Nothing but the pictures may be dropped; the rest of the listing is to be written out exactly.

________

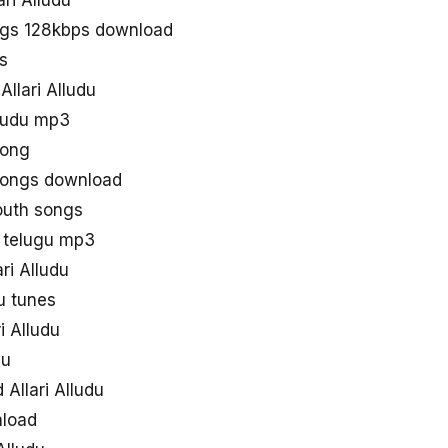
ari Alludu
ongs 128kbps download
s
Allari Alludu
lludu mp3
song
 songs download
south songs
s telugu mp3
ri Alludu
u tunes
i Alludu
du
Allari Alludu
nload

________

Problem solution
ari Alludu
ongs 128kbps download
s
Allari Alludu
lludu mp3
song
 songs download
south songs
s telugu mp3
ri Alludu
u tunes
i Alludu
du
Allari Alludu
nload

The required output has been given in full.